Gestern Montag den 23. Nachmittag um 4 Uhr sind wir Gott Lob und Dank glücklich hier angekommen; wir sind also 9 Tage und 1/2 auf der Reise gewesen. Wir haben geglaubt wir können es nicht aushalten, ich habe mich mein Lebetag niemals so ennuyirt. Sie können sich leicht vorstellen, was das ist, wenn man von Mannheim und von so vielen lieben und guten Freunden wegreiset und dann zehnthalb Tage nicht allein ohne diese gute Freunde, sondern ohne Menschen, ohne eine einzige Seele, mit der man umgehen oder reden könnte, leben muß. Nun sind wir Gott Lob und Dank an Ort und End. Ich hoffe mit der Hülfe Gottes wird alles gut gehen. Heute werden wir einen Fiacre nehmen und Grimm und Wendling aufsuchen. Morgen früh werde ich aber zum churpfälzischen Minister Hr. v. Sickingen (welcher ein großer Kenner und passionirter Liebhaber von der Musik ist und an den ich 2 Briefe von Hr. v. Gemmingen und Mr. Cannabich habe) gehen. Ich hab vor meiner Abreise zu Mannheim dem Hrn. v. Gemmingen [Verfasser des deutschen Hausvaters] das Quartett, welches ich zu Lodi Abends im Wirthshaus gemacht habe, und das Quintett und die Variationen von Fischer abschreiben lassen. Er schrieb mir dann ein besonders höfliches Billet, bezeugte sein Vergnügen über das Andenken, so ich ihm hinterlasse, und schickte mir einen Brief an seinen sehr guten Freund Hr. v. Sickingen, mit den Worten: »Ich bin versichert daß Sie mehr Empfehlung für den Brief sein werden, als er es für Sie sein kann.« – Und um die Schreibkosten zu ersetzen, schickte er mir 3 Louisdor. Er versicherte mich seiner Freundschaft und bat mich um die meinige. Ich muß sagen, daß alle Cavaliere, die mich kannten, Hofräthe[147] Kammerräthe, andere ehrliche Leute und die ganze Hofmusik sehr unwillig und betrübt über meine Abreise waren. Das ist gewiß wahr.

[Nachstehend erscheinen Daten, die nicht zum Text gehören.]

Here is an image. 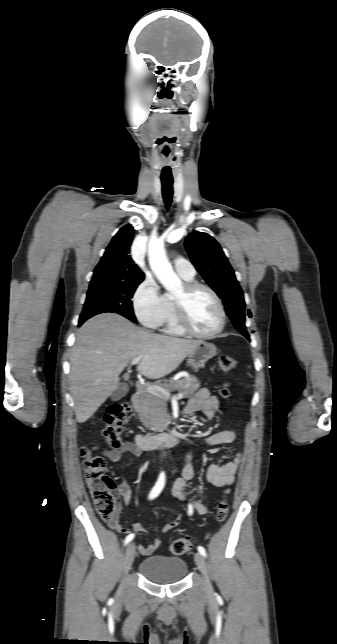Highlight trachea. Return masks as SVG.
<instances>
[{
    "label": "trachea",
    "mask_w": 337,
    "mask_h": 644,
    "mask_svg": "<svg viewBox=\"0 0 337 644\" xmlns=\"http://www.w3.org/2000/svg\"><path fill=\"white\" fill-rule=\"evenodd\" d=\"M161 183H162L163 199L166 204V207L169 208L171 205L172 196H173V181L162 179Z\"/></svg>",
    "instance_id": "1"
}]
</instances>
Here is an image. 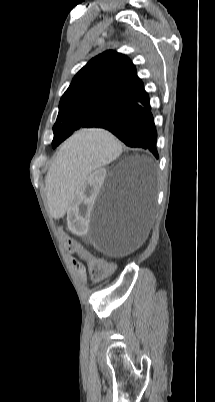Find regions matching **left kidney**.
<instances>
[{
    "mask_svg": "<svg viewBox=\"0 0 215 402\" xmlns=\"http://www.w3.org/2000/svg\"><path fill=\"white\" fill-rule=\"evenodd\" d=\"M107 172L105 169H98L93 178H86L84 184H81L80 191L74 193L67 224L71 226V233L78 240L85 238L90 216V202L97 198V193L101 191L102 180Z\"/></svg>",
    "mask_w": 215,
    "mask_h": 402,
    "instance_id": "obj_1",
    "label": "left kidney"
}]
</instances>
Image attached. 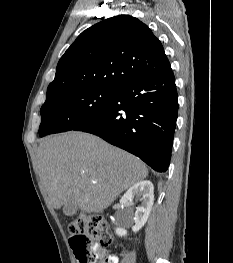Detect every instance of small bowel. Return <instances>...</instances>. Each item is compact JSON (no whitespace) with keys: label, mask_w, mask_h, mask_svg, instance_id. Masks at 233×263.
Instances as JSON below:
<instances>
[{"label":"small bowel","mask_w":233,"mask_h":263,"mask_svg":"<svg viewBox=\"0 0 233 263\" xmlns=\"http://www.w3.org/2000/svg\"><path fill=\"white\" fill-rule=\"evenodd\" d=\"M118 261V257L114 254L109 255L106 259V263H118Z\"/></svg>","instance_id":"small-bowel-1"}]
</instances>
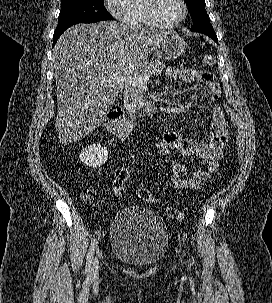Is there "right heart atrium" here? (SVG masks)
<instances>
[{
	"instance_id": "1",
	"label": "right heart atrium",
	"mask_w": 272,
	"mask_h": 303,
	"mask_svg": "<svg viewBox=\"0 0 272 303\" xmlns=\"http://www.w3.org/2000/svg\"><path fill=\"white\" fill-rule=\"evenodd\" d=\"M106 9L117 19L124 20L129 0H104Z\"/></svg>"
}]
</instances>
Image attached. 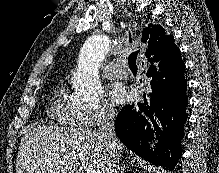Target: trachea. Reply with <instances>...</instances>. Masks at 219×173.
I'll return each instance as SVG.
<instances>
[{
  "mask_svg": "<svg viewBox=\"0 0 219 173\" xmlns=\"http://www.w3.org/2000/svg\"><path fill=\"white\" fill-rule=\"evenodd\" d=\"M129 42H132L131 33L129 32ZM139 51L133 52L128 57V64L131 69L137 68L136 60Z\"/></svg>",
  "mask_w": 219,
  "mask_h": 173,
  "instance_id": "obj_1",
  "label": "trachea"
}]
</instances>
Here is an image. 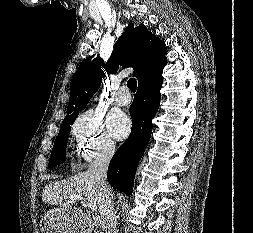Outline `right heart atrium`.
<instances>
[{
  "mask_svg": "<svg viewBox=\"0 0 253 233\" xmlns=\"http://www.w3.org/2000/svg\"><path fill=\"white\" fill-rule=\"evenodd\" d=\"M78 152L85 161L109 157L115 151V143L106 131L102 117L92 110L81 113L71 128Z\"/></svg>",
  "mask_w": 253,
  "mask_h": 233,
  "instance_id": "d8ad5b80",
  "label": "right heart atrium"
}]
</instances>
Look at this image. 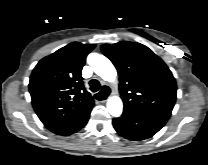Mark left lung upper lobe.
<instances>
[{"mask_svg": "<svg viewBox=\"0 0 208 165\" xmlns=\"http://www.w3.org/2000/svg\"><path fill=\"white\" fill-rule=\"evenodd\" d=\"M115 65L124 111L169 119L176 101V82L161 58L140 43L121 41L101 46Z\"/></svg>", "mask_w": 208, "mask_h": 165, "instance_id": "1", "label": "left lung upper lobe"}]
</instances>
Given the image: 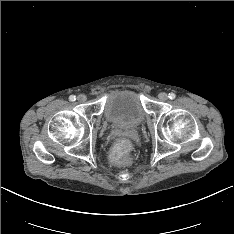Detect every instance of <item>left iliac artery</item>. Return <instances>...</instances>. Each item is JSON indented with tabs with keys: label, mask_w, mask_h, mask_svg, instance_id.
Masks as SVG:
<instances>
[{
	"label": "left iliac artery",
	"mask_w": 234,
	"mask_h": 234,
	"mask_svg": "<svg viewBox=\"0 0 234 234\" xmlns=\"http://www.w3.org/2000/svg\"><path fill=\"white\" fill-rule=\"evenodd\" d=\"M168 97L169 99L173 100L175 99L176 95L174 93H170Z\"/></svg>",
	"instance_id": "1"
}]
</instances>
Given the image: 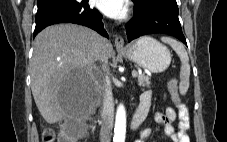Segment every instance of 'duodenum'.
<instances>
[{"instance_id":"410a0bca","label":"duodenum","mask_w":227,"mask_h":142,"mask_svg":"<svg viewBox=\"0 0 227 142\" xmlns=\"http://www.w3.org/2000/svg\"><path fill=\"white\" fill-rule=\"evenodd\" d=\"M148 112H149L148 104L142 103L140 101V105L130 121L131 129L133 130L137 129L147 117ZM112 117H113L112 112L110 110H106L105 118L107 121V126H110V124L112 123Z\"/></svg>"}]
</instances>
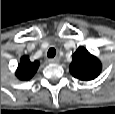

Samstag den 14. reisten wir ab und Donnerstag vorher war noch eine Academie Nachmittags bey Cannabich, allwo mein Concert auf 3 Claviere gespielt wurde. Mademoiselle Rosl Cannabich spielte das erste, Mademoiselle Weber das zweite und Mademoiselle Pierron Serrarius, unsere Hausnymphe, das dritte. Wir haben drei Proben gemacht, und es ist recht gut gegangen. Die Mademoiselle Weber hat 3 Arien von mir gesungen, die Aer tranquillo vom Rè pastore39 und die neue Non sò d'onde viene. Mit dieser letzten hat meine liebe Weberin sich und mir unbeschreiblich Ehre gemacht. Alle haben gesagt, daß sie noch keine Arie so gerührt habe wie diese. Sie hat sie aber auch gesungen, wie man sie singen soll. Cannabich hat, gleich wie die Arie aus war, geschrieen:Bravo, bravissimo maestro, veramente scritta da maestro! – Hier habe ich sie das erstemal mit den Instrumenten gehört. Ich wollte wünschen, Sie hätten sie auch gehört, aber so wie sie da producirt und gesungen wurde, mit dieser Accuratesse im Gusto, piano und forte. Wer weiß, vielleicht hören Sie sie doch noch – ich hoffe es. Der Orchester hat nicht aufgehört, die Arie zu loben und davon zu sprechen.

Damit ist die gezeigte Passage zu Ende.